Slow Site locally

Hello,

I have a trellis/bedrock site that is running very slowly (30s-1min page loads or timeout) locally, and sometimes throws a 504 Gateway Time-out, but this slowness issue and timeouts do not happen when I push to my production server.

I have provisioned the server several times, it’s using https, and a local cert, same database and files as production.

Any ideas on how to debug this?

Are you using WSL 1 or WSL 2? If so, you may want to consider moving the files to the *nix file system, the performance improvements are dramatic. I use a private GitLab instance to sync the code between my WSL 2 instance and normal windows repository.

I’m on a mac, not a windows machine.

Are you using Trellis (Vagrant) for local development on OS X?
When so, what share type are you using, NFS or CIFS?

I’ve got a multi-lingual e-commerce site that’s heavy on plugins (WPML, WooCommerce … in total ~50 plugins of all sorts), which appears similar to what you’ve described.

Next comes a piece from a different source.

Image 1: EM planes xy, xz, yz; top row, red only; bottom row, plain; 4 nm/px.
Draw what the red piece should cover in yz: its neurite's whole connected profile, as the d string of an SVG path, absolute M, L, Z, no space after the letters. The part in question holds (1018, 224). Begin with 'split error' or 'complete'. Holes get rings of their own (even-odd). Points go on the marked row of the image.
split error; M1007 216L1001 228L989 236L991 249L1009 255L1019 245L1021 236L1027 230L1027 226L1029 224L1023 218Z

While not perfect, my “solution” on local is to activate only the plugins, which are necessary for development (so no stock management, shipping, etc that are only needed in production). This significantly improves loading times on local.

As the current approach works for me, it will have to wait until I get closer to the real problem and a real solution - if there is one.

Also, using an object cache, I use Redis + WP Redis can significantly speed up the site, even locally.

I don’t use a cache because I deploy to Kinsta, and they don’t allow cache plugins as they use their own.

I am still facing serious issues and it’s hindering my development with minute wait times and 504 Gateway Time-outs.

I have 27 plugins. All are required for the site to work properly.

I am new to WP development, but this is unacceptable.

Do I need to increase memory limits or something? Deactivating plugins isn’t acceptable. This doesn’t happen on deployed Kinsta servers.

What could be the issue? Is it with Trellis/Bedrock?

Hi @aunumever,

In /trellis/vagrant.default.yml how much vagrant_memory do you have set? Try increase it.

vagrant_memory: 8000 # in MB

Also, try add the following lines to /trellis/group_vars/all/main.yml

# https://discourse.roots.io/t/502-bad-gateway-error/9619/2
nginx_fastcgi_buffers: 8 16k
nginx_fastcgi_buffer_size: 16k

For my setup I also added nginx_fastcgi_read_timeout: 600s as I needed the long timeout temporarily.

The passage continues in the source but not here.